If there were no religions and if it were not for the Bible saying so, is it possible that scientists might look more openly at the evidence, and have more freedom to theorise about the age of the earth? Would they hold just as strongly to the current estimated age, or be more tentative?
Thi si curiously paranoid. You seem to be fantasizing that scientists are in some sort of conspiracy to deny Biblical literalism.
The facts show the opposite. Remember that geology started in Christian countries, and the first geologists believed in a young earth and in Noah's flood. They reluctantly abandoned these ideas because the evidence was against their cherished YEC beliefs.

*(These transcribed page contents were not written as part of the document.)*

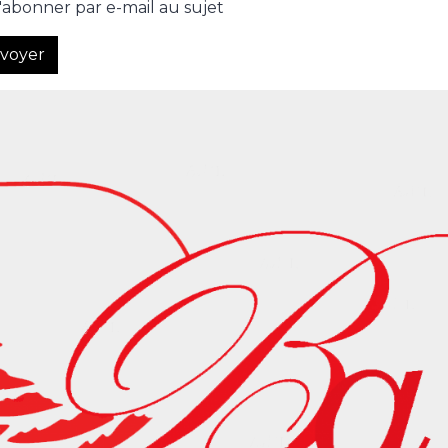
'abonner par e-mail au sujet
voyer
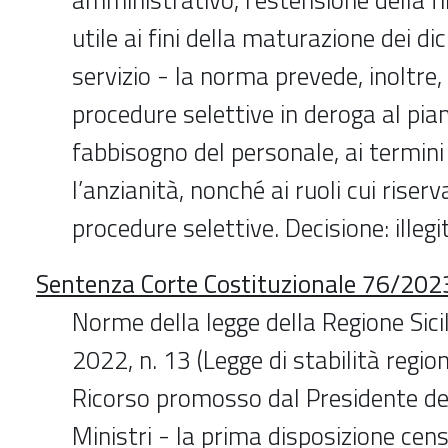
utile ai fini della maturazione dei di
servizio - la norma prevede, inoltre, 
procedure selettive in deroga al pian
fabbisogno del personale, ai termini
l’anzianità, nonché ai ruoli cui rise
procedure selettive. Decisione: illegi
Sentenza Corte Costituzionale 76/2023
Norme della legge della Regione Sic
2022, n. 13 (Legge di stabilità regi
Ricorso promosso dal Presidente del
Ministri - la prima disposizione cen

We might better ask: would geologists have considered a 6000 year-old earth at all if it was not for the Bible?
There are many methods to estimate the age of the earth, each one giving a different result, ranging from thousands to billions of years. If it were not for the Bible, would each method receive equal weighting, instead of most attention being paid to one method (radiometric)?
If it were not for the Bible,
no-one would spew out unscientific YEC gibberish. As you seem to admit in your post,
you wouldn't, either.
Be honest, if the Bible said that the Earth was four and a half billion years old, would you not take scientific confirmation of this fact as a confirmation of the divine authorship of the Bible, instead of talking rubbish about this subject?